*** Dataset content Section Begins ***

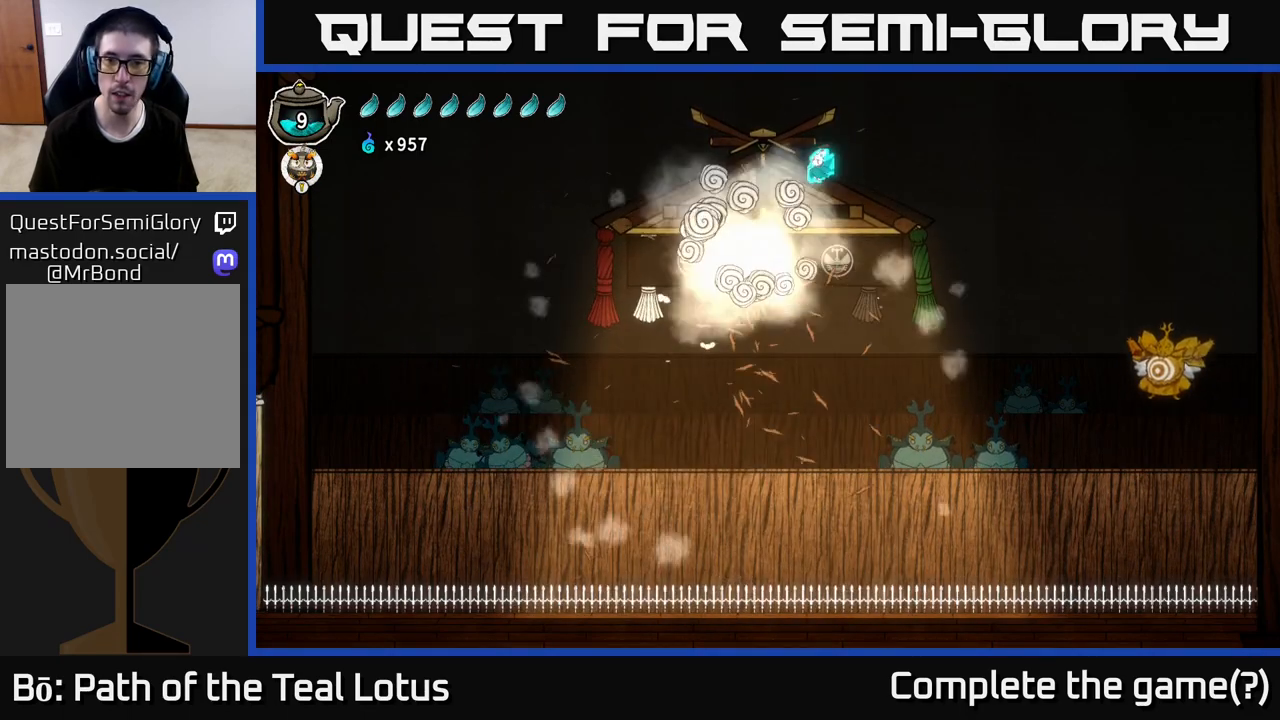
{"buttons": ["R2"], "left_stick": "right", "right_stick": "center", "events": [[217, "R2", "down"]]}
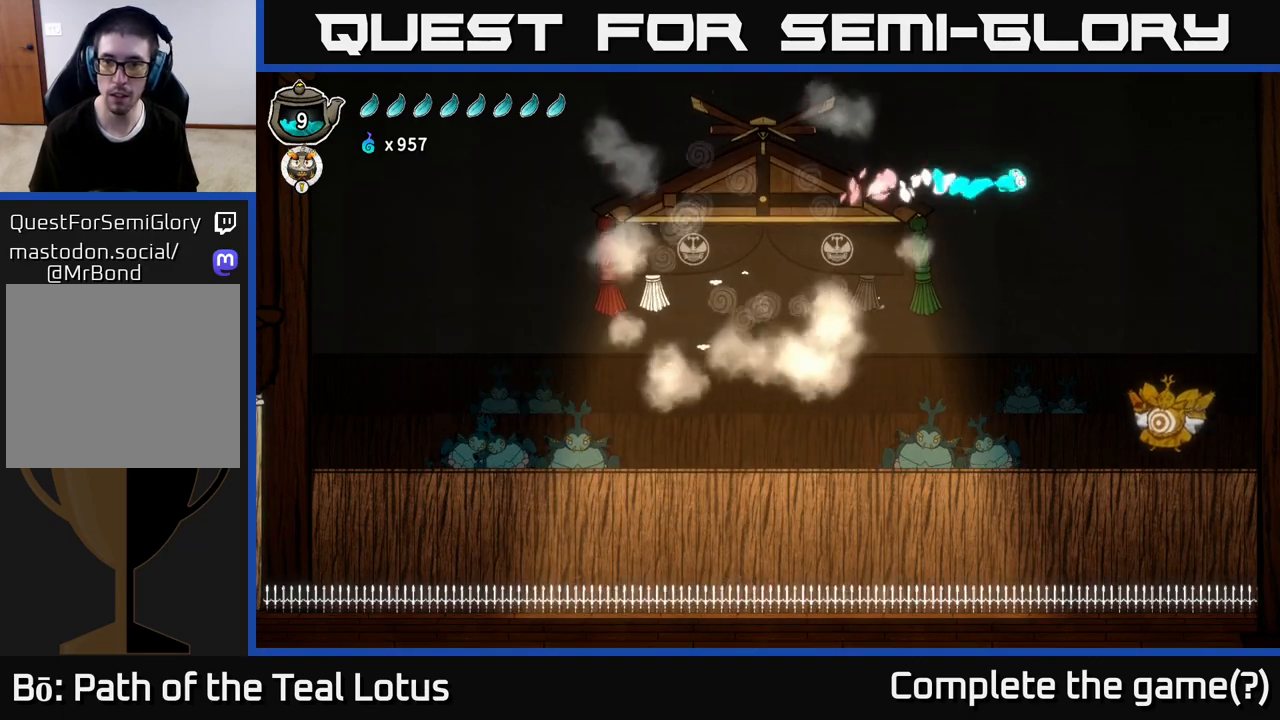
{"buttons": [], "left_stick": "right", "right_stick": "center", "events": [[117, "R2", "up"]]}
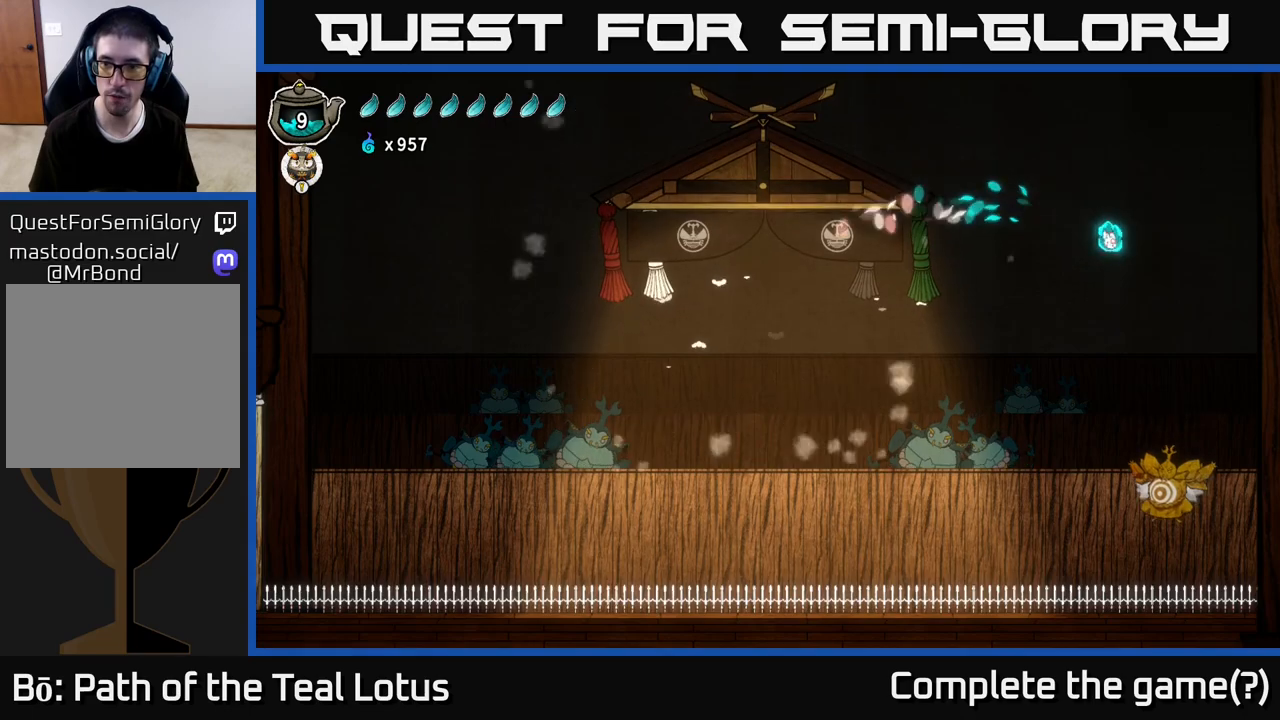
{"buttons": [], "left_stick": "right", "right_stick": "center", "events": [[133, "left_stick", "center"], [433, "left_stick", "right"]]}
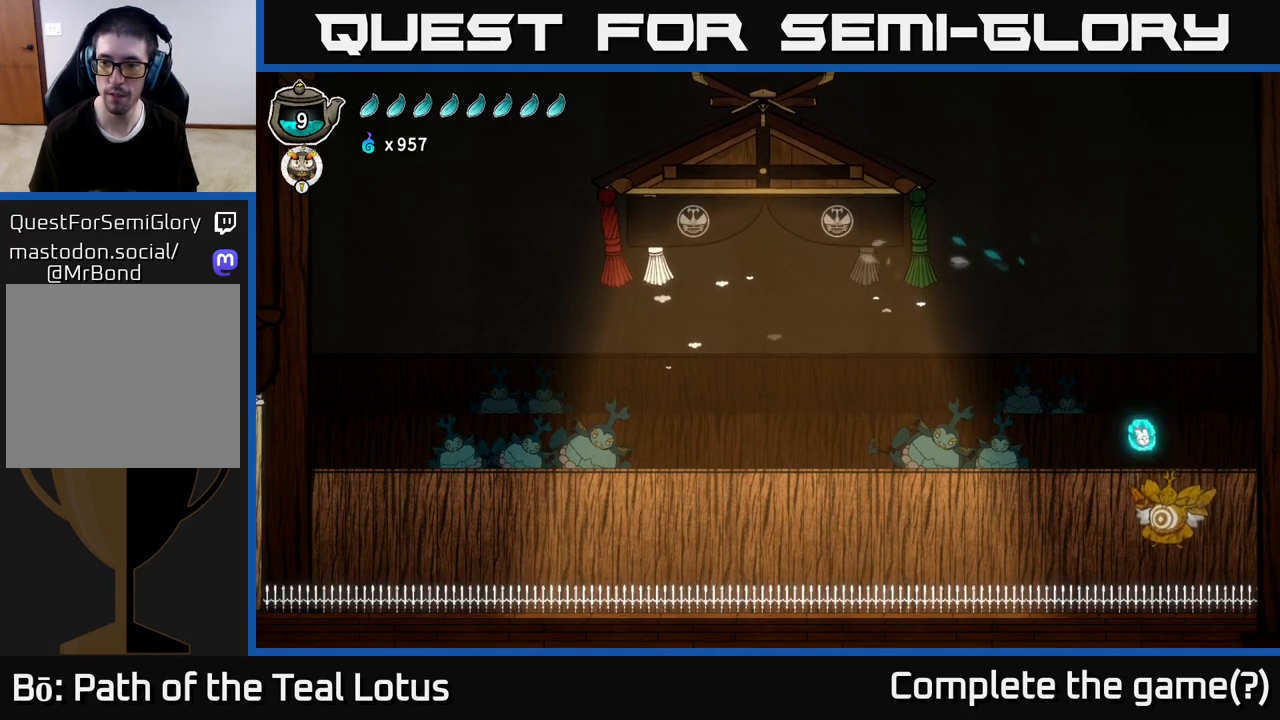
{"buttons": [], "left_stick": "center", "right_stick": "center", "events": [[100, "left_stick", "down"], [117, "X", "down"], [250, "left_stick", "center"], [283, "X", "up"]]}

*** Dataset content Section Ends ***

Task requirements »
Please retype the data exactly as it appears, but without any of its pictures.

Result of the exercise »
{"buttons": ["R2"], "left_stick": "right", "right_stick": "center", "events": [[217, "R2", "down"]]}
{"buttons": [], "left_stick": "right", "right_stick": "center", "events": [[117, "R2", "up"]]}
{"buttons": [], "left_stick": "right", "right_stick": "center", "events": [[133, "left_stick", "center"], [433, "left_stick", "right"]]}
{"buttons": [], "left_stick": "center", "right_stick": "center", "events": [[100, "left_stick", "down"], [117, "X", "down"], [250, "left_stick", "center"], [283, "X", "up"]]}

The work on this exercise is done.